[Entries taken from a collection]
•••
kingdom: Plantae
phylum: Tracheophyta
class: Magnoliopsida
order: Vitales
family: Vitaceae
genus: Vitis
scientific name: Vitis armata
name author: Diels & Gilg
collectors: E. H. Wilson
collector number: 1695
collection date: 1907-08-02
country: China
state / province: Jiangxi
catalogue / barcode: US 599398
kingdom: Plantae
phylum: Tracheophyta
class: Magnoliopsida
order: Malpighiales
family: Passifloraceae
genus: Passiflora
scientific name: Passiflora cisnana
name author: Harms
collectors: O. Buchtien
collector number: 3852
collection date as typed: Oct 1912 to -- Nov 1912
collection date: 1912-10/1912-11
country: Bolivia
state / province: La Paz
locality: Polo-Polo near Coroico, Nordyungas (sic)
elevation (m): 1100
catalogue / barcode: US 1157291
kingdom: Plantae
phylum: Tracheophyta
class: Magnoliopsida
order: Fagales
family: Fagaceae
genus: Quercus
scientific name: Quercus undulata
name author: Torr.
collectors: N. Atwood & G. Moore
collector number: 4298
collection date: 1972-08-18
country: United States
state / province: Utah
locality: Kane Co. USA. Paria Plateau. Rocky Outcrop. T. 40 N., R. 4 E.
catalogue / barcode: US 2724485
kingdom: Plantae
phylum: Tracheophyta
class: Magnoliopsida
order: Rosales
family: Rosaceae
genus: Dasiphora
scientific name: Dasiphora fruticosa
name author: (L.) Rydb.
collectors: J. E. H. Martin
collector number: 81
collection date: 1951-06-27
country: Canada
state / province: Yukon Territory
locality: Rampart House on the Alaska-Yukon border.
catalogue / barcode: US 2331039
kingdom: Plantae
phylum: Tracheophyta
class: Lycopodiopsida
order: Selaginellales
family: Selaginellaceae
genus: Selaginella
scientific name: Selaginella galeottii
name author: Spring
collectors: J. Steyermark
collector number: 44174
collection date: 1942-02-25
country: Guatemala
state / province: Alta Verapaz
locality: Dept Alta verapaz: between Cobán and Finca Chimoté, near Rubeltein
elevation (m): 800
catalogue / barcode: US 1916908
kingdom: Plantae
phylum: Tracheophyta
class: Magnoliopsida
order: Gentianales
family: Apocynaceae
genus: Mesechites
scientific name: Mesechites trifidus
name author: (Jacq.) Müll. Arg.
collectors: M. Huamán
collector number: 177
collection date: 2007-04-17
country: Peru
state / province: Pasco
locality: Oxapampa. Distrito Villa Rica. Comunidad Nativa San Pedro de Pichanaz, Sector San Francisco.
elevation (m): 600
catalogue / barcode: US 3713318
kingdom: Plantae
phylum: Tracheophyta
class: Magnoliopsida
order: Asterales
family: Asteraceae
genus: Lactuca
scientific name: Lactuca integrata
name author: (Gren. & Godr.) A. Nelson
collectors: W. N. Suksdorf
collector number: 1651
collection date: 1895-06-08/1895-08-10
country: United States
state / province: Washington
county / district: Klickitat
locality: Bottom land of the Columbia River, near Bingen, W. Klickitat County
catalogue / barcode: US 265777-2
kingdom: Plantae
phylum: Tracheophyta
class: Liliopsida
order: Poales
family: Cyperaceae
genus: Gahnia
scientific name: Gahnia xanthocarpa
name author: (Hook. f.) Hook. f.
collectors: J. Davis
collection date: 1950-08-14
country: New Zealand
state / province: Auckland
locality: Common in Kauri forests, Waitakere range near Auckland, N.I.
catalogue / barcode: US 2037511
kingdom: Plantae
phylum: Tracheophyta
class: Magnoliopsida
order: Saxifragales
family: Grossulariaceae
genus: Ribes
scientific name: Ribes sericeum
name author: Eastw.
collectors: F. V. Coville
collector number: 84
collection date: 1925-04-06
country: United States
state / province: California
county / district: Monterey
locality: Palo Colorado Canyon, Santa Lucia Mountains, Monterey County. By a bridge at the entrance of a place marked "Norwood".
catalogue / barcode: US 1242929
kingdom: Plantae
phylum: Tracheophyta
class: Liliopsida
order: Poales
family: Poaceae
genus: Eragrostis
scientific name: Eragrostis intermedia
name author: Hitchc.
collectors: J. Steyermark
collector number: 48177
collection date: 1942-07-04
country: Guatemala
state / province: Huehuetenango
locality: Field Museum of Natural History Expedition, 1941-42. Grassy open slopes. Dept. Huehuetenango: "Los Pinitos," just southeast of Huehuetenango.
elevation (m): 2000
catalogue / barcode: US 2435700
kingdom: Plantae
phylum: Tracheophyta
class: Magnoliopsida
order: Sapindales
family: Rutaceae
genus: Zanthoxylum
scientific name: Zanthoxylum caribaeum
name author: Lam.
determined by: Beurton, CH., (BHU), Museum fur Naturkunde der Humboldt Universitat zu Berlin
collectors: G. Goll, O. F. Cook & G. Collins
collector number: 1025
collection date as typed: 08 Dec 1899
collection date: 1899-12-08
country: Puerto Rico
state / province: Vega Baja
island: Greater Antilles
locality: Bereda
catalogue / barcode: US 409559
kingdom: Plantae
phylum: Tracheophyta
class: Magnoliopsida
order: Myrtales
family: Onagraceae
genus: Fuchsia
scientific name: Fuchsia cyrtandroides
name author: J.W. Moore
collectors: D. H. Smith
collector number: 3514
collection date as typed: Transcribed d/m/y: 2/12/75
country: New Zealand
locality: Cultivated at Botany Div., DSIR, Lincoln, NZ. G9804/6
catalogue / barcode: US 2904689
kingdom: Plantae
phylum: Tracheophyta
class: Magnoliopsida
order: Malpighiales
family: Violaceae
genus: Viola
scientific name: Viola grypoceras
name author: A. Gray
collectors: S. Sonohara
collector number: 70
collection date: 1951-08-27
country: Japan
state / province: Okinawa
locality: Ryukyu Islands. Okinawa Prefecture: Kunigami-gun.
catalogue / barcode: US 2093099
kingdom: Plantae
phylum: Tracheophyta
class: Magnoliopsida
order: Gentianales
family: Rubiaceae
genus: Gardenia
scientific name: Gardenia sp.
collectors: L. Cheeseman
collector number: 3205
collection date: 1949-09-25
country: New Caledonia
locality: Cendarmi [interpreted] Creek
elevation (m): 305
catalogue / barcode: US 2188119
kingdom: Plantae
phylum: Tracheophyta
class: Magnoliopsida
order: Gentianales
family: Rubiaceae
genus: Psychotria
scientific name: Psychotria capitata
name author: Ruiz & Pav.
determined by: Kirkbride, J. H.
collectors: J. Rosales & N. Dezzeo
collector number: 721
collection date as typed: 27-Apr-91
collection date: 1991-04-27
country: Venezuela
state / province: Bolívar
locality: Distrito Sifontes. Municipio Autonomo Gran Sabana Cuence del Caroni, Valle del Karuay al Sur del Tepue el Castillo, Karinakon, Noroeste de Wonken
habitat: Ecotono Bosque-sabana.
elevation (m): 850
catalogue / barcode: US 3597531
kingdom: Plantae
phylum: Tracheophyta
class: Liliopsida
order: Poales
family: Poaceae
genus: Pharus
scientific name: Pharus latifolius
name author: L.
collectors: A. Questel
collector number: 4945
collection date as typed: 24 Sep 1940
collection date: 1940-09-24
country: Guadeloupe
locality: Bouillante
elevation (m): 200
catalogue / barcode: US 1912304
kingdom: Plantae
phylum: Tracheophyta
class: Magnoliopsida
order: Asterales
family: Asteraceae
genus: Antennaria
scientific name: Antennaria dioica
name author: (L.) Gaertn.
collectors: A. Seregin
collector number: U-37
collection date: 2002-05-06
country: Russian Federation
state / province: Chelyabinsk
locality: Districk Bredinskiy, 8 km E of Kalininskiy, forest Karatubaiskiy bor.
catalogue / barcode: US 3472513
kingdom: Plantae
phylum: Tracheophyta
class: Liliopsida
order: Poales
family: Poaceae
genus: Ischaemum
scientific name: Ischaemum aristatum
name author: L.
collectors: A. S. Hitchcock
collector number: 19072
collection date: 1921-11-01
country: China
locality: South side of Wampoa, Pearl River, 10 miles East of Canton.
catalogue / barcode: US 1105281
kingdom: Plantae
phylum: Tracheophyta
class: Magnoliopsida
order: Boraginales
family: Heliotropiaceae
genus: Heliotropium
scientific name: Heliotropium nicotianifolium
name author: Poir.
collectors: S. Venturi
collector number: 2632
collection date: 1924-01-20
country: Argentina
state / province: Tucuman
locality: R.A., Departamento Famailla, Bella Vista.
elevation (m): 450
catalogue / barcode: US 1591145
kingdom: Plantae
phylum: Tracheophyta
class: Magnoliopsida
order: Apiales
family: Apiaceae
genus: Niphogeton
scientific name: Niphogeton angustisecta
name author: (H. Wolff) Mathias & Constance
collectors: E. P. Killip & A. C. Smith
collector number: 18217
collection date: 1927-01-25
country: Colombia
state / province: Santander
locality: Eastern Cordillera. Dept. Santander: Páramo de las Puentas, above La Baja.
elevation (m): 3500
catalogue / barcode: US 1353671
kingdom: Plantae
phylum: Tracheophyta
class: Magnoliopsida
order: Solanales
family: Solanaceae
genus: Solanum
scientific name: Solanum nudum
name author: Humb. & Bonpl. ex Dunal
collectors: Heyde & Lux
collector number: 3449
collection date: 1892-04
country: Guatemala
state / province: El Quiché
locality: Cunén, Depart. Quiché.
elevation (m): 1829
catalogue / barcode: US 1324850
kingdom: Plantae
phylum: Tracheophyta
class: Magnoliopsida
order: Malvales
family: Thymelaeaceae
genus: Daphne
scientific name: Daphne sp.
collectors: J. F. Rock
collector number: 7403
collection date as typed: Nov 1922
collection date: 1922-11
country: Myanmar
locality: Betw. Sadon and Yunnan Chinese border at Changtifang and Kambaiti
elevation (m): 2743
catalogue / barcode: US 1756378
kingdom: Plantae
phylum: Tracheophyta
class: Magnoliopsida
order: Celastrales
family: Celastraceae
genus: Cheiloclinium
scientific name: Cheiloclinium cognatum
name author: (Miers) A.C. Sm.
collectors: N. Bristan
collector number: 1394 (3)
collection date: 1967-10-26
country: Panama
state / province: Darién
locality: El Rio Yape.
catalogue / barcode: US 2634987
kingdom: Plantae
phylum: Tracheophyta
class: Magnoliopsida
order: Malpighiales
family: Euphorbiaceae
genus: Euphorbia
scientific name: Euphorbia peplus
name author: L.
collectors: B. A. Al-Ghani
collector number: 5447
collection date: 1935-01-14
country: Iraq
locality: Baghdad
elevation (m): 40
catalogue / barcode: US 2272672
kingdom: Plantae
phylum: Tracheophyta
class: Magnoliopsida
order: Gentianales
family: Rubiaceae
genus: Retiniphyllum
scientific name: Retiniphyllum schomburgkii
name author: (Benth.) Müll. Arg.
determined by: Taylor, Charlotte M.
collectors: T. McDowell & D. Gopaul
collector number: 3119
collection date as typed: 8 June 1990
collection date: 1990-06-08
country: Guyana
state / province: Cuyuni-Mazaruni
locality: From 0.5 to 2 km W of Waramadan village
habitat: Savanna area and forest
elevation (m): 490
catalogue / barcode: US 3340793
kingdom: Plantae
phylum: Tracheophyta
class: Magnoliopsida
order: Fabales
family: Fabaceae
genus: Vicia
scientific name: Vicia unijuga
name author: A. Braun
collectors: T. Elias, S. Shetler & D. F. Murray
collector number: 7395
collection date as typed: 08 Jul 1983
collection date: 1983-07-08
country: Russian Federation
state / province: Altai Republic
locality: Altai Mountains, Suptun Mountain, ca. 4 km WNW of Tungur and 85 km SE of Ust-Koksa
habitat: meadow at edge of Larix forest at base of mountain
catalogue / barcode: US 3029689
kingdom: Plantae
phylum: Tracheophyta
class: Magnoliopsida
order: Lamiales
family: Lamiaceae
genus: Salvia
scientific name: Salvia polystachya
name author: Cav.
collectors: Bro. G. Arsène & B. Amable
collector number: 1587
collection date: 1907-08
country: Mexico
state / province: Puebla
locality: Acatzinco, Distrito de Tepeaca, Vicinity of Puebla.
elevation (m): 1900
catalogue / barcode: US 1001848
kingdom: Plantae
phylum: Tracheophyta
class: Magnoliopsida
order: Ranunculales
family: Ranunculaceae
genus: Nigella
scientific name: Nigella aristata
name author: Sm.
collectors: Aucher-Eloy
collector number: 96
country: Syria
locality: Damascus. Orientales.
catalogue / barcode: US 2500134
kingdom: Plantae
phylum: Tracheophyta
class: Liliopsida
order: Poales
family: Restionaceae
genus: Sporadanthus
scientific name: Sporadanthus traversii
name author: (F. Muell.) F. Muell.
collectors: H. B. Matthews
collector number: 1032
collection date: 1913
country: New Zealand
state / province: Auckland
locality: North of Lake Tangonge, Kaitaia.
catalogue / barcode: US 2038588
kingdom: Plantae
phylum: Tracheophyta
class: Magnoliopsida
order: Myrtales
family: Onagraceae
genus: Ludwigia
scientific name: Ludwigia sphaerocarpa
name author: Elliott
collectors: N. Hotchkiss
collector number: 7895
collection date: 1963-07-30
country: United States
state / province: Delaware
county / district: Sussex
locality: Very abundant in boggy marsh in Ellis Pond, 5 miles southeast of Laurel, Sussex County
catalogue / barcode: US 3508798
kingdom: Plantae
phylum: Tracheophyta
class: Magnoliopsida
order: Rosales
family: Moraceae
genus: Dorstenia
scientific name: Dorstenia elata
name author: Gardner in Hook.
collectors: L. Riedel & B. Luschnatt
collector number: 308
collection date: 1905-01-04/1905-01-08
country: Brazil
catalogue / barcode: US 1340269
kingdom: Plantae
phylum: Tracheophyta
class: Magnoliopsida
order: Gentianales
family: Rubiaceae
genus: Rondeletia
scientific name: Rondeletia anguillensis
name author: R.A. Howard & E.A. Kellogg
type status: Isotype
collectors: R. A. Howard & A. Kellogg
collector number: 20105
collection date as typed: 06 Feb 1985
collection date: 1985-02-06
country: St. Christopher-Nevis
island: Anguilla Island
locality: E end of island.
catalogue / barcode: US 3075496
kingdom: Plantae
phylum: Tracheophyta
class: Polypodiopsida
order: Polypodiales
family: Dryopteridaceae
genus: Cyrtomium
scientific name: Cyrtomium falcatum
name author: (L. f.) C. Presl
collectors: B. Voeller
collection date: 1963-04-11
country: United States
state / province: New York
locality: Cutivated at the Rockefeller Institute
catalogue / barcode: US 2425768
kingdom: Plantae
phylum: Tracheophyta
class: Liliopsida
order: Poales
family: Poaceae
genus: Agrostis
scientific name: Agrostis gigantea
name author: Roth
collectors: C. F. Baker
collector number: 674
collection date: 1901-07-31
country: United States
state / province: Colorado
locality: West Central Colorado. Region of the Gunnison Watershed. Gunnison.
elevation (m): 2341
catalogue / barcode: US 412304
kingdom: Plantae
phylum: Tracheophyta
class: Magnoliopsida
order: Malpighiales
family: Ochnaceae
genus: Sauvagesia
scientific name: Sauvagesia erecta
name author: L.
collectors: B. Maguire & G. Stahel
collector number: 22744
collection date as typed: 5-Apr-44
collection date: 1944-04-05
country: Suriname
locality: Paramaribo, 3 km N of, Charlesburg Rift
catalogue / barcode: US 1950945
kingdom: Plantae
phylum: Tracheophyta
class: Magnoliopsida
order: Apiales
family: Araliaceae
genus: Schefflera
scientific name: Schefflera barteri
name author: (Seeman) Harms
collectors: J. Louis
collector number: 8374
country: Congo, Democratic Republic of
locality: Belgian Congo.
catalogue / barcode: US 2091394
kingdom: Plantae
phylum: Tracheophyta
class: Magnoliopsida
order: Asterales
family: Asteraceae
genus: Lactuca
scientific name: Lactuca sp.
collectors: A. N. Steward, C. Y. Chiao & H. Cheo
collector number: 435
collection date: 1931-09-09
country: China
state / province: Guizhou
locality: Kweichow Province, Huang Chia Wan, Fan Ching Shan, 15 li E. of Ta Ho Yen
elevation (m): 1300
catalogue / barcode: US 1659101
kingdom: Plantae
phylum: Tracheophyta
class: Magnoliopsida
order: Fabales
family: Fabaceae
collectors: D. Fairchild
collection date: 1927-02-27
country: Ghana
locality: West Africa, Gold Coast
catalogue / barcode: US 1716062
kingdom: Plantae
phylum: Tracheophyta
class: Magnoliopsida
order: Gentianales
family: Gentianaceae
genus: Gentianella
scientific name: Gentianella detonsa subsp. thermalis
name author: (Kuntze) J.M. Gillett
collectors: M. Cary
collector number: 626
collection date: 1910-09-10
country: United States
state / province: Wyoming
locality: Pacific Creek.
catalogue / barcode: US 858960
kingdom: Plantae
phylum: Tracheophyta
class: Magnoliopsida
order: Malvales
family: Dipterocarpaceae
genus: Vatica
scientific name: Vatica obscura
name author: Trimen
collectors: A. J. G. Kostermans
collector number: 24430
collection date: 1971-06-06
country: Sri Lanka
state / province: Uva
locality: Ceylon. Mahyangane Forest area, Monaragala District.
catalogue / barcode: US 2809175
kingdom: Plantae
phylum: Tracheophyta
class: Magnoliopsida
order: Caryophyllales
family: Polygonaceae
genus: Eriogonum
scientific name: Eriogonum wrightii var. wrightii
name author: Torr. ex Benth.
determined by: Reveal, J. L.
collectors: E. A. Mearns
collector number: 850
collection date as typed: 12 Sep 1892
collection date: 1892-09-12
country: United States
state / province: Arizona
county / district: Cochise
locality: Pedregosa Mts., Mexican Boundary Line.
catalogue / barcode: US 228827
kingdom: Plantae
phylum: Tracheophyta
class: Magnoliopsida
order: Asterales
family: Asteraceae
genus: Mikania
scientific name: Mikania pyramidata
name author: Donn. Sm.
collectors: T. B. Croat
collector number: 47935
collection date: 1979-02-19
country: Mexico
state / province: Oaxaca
•••
■ Task requirements ■
Please transcribe the rows from the very start through the line containing "catalogue / barcode: US 1916908", including that line, copying each one without any change.

■ Answer to this task ■
kingdom: Plantae
phylum: Tracheophyta
class: Magnoliopsida
order: Vitales
family: Vitaceae
genus: Vitis
scientific name: Vitis armata
name author: Diels & Gilg
collectors: E. H. Wilson
collector number: 1695
collection date: 1907-08-02
country: China
state / province: Jiangxi
catalogue / barcode: US 599398
kingdom: Plantae
phylum: Tracheophyta
class: Magnoliopsida
order: Malpighiales
family: Passifloraceae
genus: Passiflora
scientific name: Passiflora cisnana
name author: Harms
collectors: O. Buchtien
collector number: 3852
collection date as typed: Oct 1912 to -- Nov 1912
collection date: 1912-10/1912-11
country: Bolivia
state / province: La Paz
locality: Polo-Polo near Coroico, Nordyungas (sic)
elevation (m): 1100
catalogue / barcode: US 1157291
kingdom: Plantae
phylum: Tracheophyta
class: Magnoliopsida
order: Fagales
family: Fagaceae
genus: Quercus
scientific name: Quercus undulata
name author: Torr.
collectors: N. Atwood & G. Moore
collector number: 4298
collection date: 1972-08-18
country: United States
state / province: Utah
locality: Kane Co. USA. Paria Plateau. Rocky Outcrop. T. 40 N., R. 4 E.
catalogue / barcode: US 2724485
kingdom: Plantae
phylum: Tracheophyta
class: Magnoliopsida
order: Rosales
family: Rosaceae
genus: Dasiphora
scientific name: Dasiphora fruticosa
name author: (L.) Rydb.
collectors: J. E. H. Martin
collector number: 81
collection date: 1951-06-27
country: Canada
state / province: Yukon Territory
locality: Rampart House on the Alaska-Yukon border.
catalogue / barcode: US 2331039
kingdom: Plantae
phylum: Tracheophyta
class: Lycopodiopsida
order: Selaginellales
family: Selaginellaceae
genus: Selaginella
scientific name: Selaginella galeottii
name author: Spring
collectors: J. Steyermark
collector number: 44174
collection date: 1942-02-25
country: Guatemala
state / province: Alta Verapaz
locality: Dept Alta verapaz: between Cobán and Finca Chimoté, near Rubeltein
elevation (m): 800
catalogue / barcode: US 1916908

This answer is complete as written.